For those who insist on beach accommodation, circa 1946 Naples Beach Hotel & Golf Club welcomes families with a free kids’ program. Edgewater Beach Resort has three Gulf-front pools and is also family-friendly.

Cottages provide some of the accommodation at one of the Fort Myers area’s more unusual resorts, Cabbage Key Inn. Occupying its own small island, the cottages and lodge truly take you away from it all.

At the other end of the size scale, South Seas Island Resort on Captiva Island is a gated property that features accommodation ranging from rooms to homes, a nine-hole golf course and miles of beach. Fishing types will love Jensen’s Twin Palm Cottages & Marina on Captiva. Sanibel Island offers a nice selection of barefoot-style beach cottage resorts, such as Gulf Breeze Cottages, Castaways Beach & Bay Cottages and Mitchell’s SandCastles. Also on Sanibel Island is the ’Tween Waters Inn Island Resort.

Gasparilla Inn & Club in Boca Grande is one of the oldest surviving properties in Southwest Florida. Built in 1913 for wealthy industrialists who came to winter and fish for tarpon, this grande dame is a full-service property with golf facilities, a beach club and fine restaurants.

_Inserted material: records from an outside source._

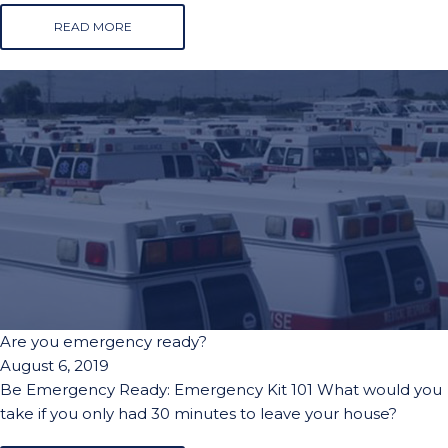
READ MORE
Are you emergency ready?
August 6, 2019
Be Emergency Ready: Emergency Kit 101 What would you
take if you only had 30 minutes to leave your house?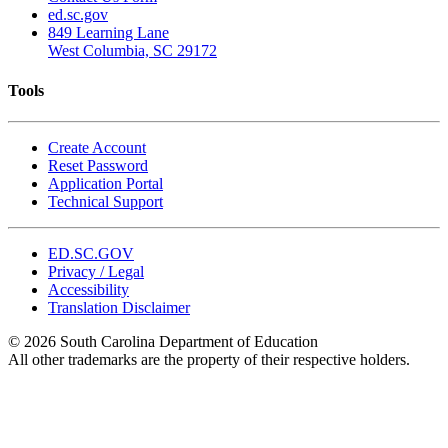
ed.sc.gov
849 Learning Lane
West Columbia, SC 29172
Tools
Create Account
Reset Password
Application Portal
Technical Support
ED.SC.GOV
Privacy / Legal
Accessibility
Translation Disclaimer
© 2026 South Carolina Department of Education
All other trademarks are the property of their respective holders.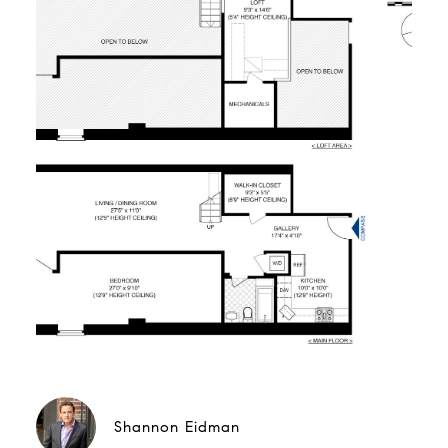
Shannon Eidman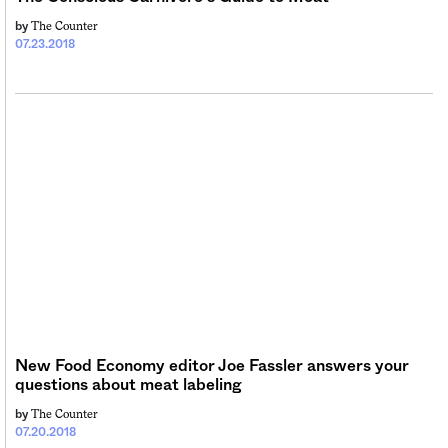
The Counter
by
07.23.2018
New Food Economy editor Joe Fassler answers your
questions about meat labeling
The Counter
by
07.20.2018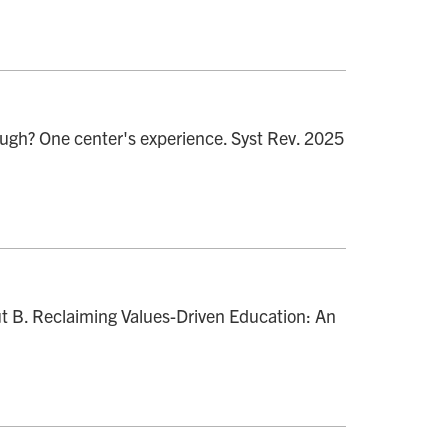
ugh? One center's experience. Syst Rev. 2025
ut B. Reclaiming Values-Driven Education: An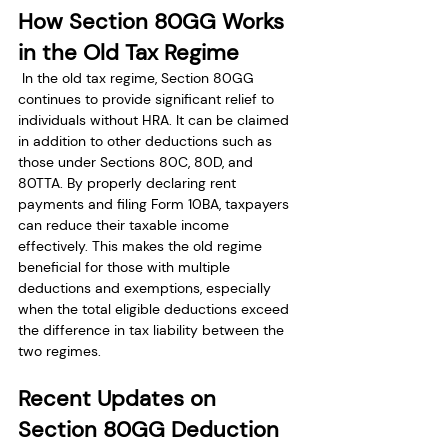
How Section 80GG Works 
in the Old Tax Regime
 In the old tax regime, Section 80GG 
continues to provide significant relief to 
individuals without HRA. It can be claimed 
in addition to other deductions such as 
those under Sections 80C, 80D, and 
80TTA. By properly declaring rent 
payments and filing Form 10BA, taxpayers 
can reduce their taxable income 
effectively. This makes the old regime 
beneficial for those with multiple 
deductions and exemptions, especially 
when the total eligible deductions exceed 
the difference in tax liability between the 
two regimes.
Recent Updates on 
Section 80GG Deduction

In the Sarasota area, lodging ranges from the no-frills beachfront rooms at Lido Beach Resort and A Beach Retreat in Nokomis to the grandeur of the Ritz-Carlton, which shuttles you to the beach. The Resort at Longboat Key Club is an expansive golf and beach property. For something out of the ordinary, venture downtown for congenial hospitality and a gourmet breakfast at the Cypress B&B.

For vacation home or condo rentals, contact Royal Shell Vacations, which manages more rental properties in Southwest Florida than any other company and has been voted the “Best Vacation Rental” company for the past 10 years.

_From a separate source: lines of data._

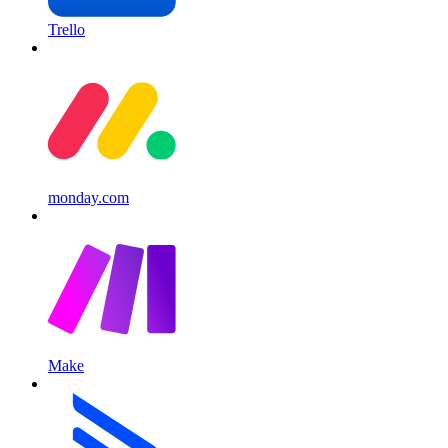
Trello
monday.com
Make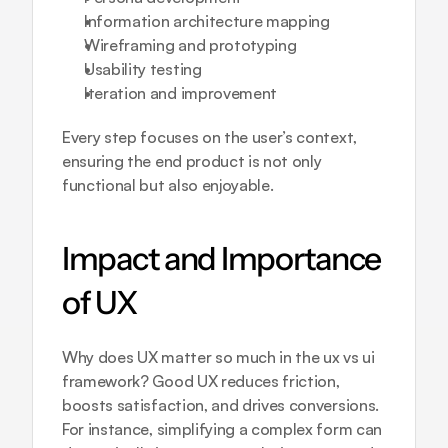
Information architecture mapping
Wireframing and prototyping
Usability testing
Iteration and improvement
Every step focuses on the user’s context, 
ensuring the end product is not only 
functional but also enjoyable.
Impact and Importance 
of UX
Why does UX matter so much in the ux vs ui 
framework? Good UX reduces friction, 
boosts satisfaction, and drives conversions. 
For instance, simplifying a complex form can 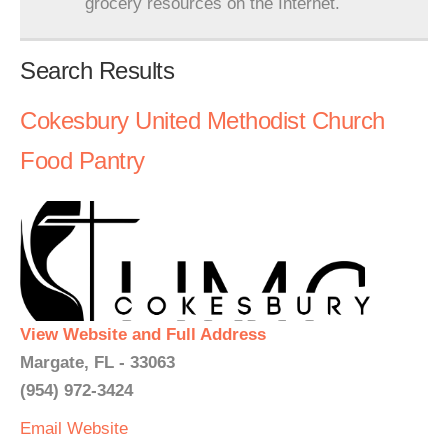
grocery resources on the Internet.
Search Results
Cokesbury United Methodist Church
Food Pantry
View Website and Full Address
Margate, FL - 33063
(954) 972-3424
Email
Website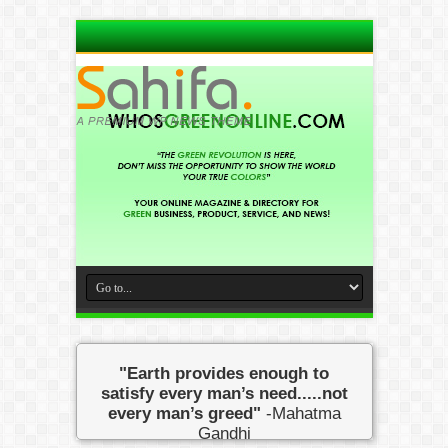
"Earth provides enough to
satisfy every man’s need.....not
every man’s greed"
-Mahatma
Gandhi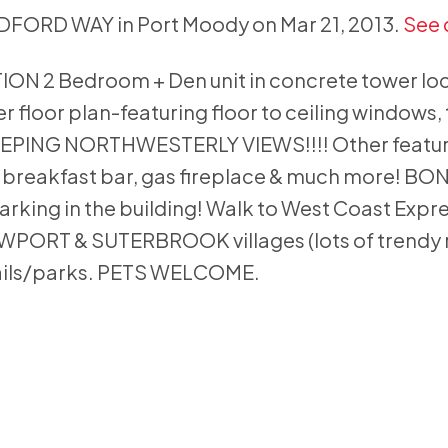
ILDFORD WAY in Port Moody on Mar 21, 2013.
See 
2 Bedroom + Den unit in concrete tower loca
floor plan-featuring floor to ceiling windows, 
EPING NORTHWESTERLY VIEWS!!!! Other featur
, breakfast bar, gas fireplace & much more! BO
 parking in the building! Walk to West Coast Expr
NEWPORT & SUTERBROOK villages (lots of trendy 
ails/parks. PETS WELCOME.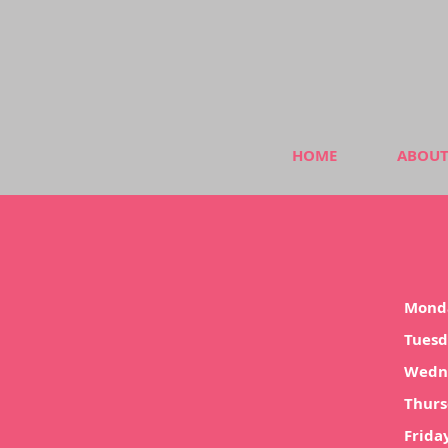
HOME
ABOUT
Mond
Tues
Wedn
Thur
Frida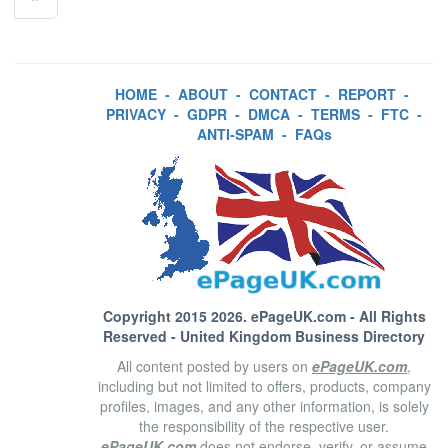
HOME
-
ABOUT
-
CONTACT
-
REPORT
-
PRIVACY
-
GDPR
-
DMCA
-
TERMS
-
FTC
-
ANTI-SPAM
-
FAQs
Copyright 2015 2026.
ePageUK.com
- All Rights
Reserved - United Kingdom Business Directory
All content posted by users on
ePageUK.com
,
including but not limited to offers, products, company
profiles, images, and any other information, is solely
the responsibility of the respective user.
ePageUK.com
does not endorse, verify, or assume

Birders flock to Southwest Florida. Hot spots include the Everglades, Audubon Corkscrew Swamp Sanctuary, Rookery Bay National Estuarine Research Reserve, Tigertail Beach and J.N. “Ding” Darling National Wildlife Refuge. Birding is best fall through spring and at low tides. Ride your bike to the beaches of Sanibel Island to avoid fees.

Sarasota beaches offer free parking.

If a couple of days in Key West are on your itinerary, park the car and climb aboard the Key West Express in Fort Myers Beach (year-round) or on Marco Island (seasonal) for a relaxing 3.5-hour ride (versus a four- to five-hour drive) to Florida’s southernmost point.